As herbalists, our relationship with living plants is a priority. It is important that we personally grow and ethically wildcraft the plants used in our medicine as much as possible, and imperative that we work with and care for the land that produces the herbs we use as medicine. Working with the living plants we prepare for medicine ensures we have top quality, potent products, enhances our herbal knowledge through firsthand experience, cultivates a greater respect for nature, encourages healing of people and the environment, and helps prevent human and land exploitation.
Working directly with the plants we use in our apothecaries encourages a reciprocal relationship with our environment, a genuine love and respect for the land upon which we live. Our medicine becomes more than the end product, it becomes a living testimony to a harmonious relationship with nature, a beautiful balance of person and plant, man and medicine, life nurturing life. When we simply purchase herbs already dried, cut, and processed, we distance ourselves from nature and from our medicine, and miss out on the beauty and excitement of witnessing a plant as it grows and changes with the seasons.
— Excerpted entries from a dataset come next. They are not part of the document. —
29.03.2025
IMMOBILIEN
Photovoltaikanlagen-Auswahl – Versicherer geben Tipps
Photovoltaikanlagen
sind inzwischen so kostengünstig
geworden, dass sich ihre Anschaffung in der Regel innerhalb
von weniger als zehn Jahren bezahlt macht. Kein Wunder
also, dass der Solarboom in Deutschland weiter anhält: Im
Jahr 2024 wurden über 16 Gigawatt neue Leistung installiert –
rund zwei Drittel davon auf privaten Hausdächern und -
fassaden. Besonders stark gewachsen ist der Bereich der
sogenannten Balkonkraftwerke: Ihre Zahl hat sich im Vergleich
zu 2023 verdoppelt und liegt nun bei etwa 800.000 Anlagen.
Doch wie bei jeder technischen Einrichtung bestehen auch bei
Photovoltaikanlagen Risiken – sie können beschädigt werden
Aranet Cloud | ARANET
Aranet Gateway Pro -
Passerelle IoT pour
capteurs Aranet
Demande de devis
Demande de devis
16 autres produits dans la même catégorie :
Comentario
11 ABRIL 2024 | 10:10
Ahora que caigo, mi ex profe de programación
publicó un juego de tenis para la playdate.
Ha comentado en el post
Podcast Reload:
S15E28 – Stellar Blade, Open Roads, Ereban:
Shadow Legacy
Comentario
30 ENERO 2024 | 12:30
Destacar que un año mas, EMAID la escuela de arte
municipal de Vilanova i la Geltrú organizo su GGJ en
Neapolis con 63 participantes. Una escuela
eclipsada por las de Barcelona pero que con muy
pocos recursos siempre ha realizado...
Sourcing herbs from a distance greatly increases the carbon footprint of an herb and thus resulting products, and decreases our chances of knowing if an herb was ethically grown, harvested, and free from chemicals. Growing and harvesting your own plants will yield a fresh, potent, high quality plant, while purchasing it in dried form from a supplier may lessen the quality and potency, as we don’t know how recently that herb was harvested. Furthermore, the more a plant is broken down, the more surface area is exposed and prone to oxidation, reducing its potency and shelf life. This can be prevented by processing an herb as little as possible and properly storing it away from light, moisture, and heat soon after harvest. When purchasing herbs online, one must do research to ensure they’re buying a quality product that wasn’t produced with human or environmental exploitation. In a field of healing, the last thing we want is suffering to produce our medicine.
As herbalism becomes trendy, we notice more people obtaining recipes online, buying all their ingredients from bulk suppliers, and selling their products without having any real connection to the medicine they make, or having spent the time and research to develop stable, mindfully made products. Herbal preparations like Elderberry syrup, essential oils, and white sage come to mind here. High demand and people eager to capitalize on a trend contributes to overuse and misuse of plants, endangers species through unethical harvesting, and exploits land and people for monetary gain. These practices do not encourage healing of land and self and others, they do not foster a relationship with nature, but instead distance us from the source of our goods. As herbalists, we can combat these detrimental practices by mindfully sourcing our ingredients and educating the public about sustainable goods. As consumers, we can support reputable businesses and ask about the origin of our products.
While it is vital for herbalists to work with living plants and create their goods from them, we can support co-ops and organizations that supply sustainably and ethically produced herbs, spices, clays, and oils. Not everyone has the space to grow all their own herbs, the climate for specific plants, or has a good yield every year to suit their needs and that of their community, and that is when it is appropriate to turn to a trusted supplier for herbs and ingredients. For example, I purchase my spices, black tea, and green tea from suppliers because they do not grow here, they are not native or naturalized plants in my region. I purchase skullcap for myself because my plants didn’t grow this year, and will source calendula from friends because the rabbits ate mine. However, I grow and wildcraft as much as I can, and what I do not grow, I will purchase - first from local herb farms, then from herbalist friends, or finally from a bulk supplier - and I’m grateful it is an option.
Working with plants teaches us to respect the limits and boundaries of nature and that we must give back to the earth. Tending to the land and supporting healthy plant populations not only benefits us, but future generations and other plant and animal species. As herbalists, it is our duty to improve mankind’s relationship with nature and connect people to their food and medicine. Through example and education, we can do just that, and our world will be better for it.
Stinging Nettle, an herb I wildcraft for nourishing infusions, and an ingredient in my Nourishing Nettle tea.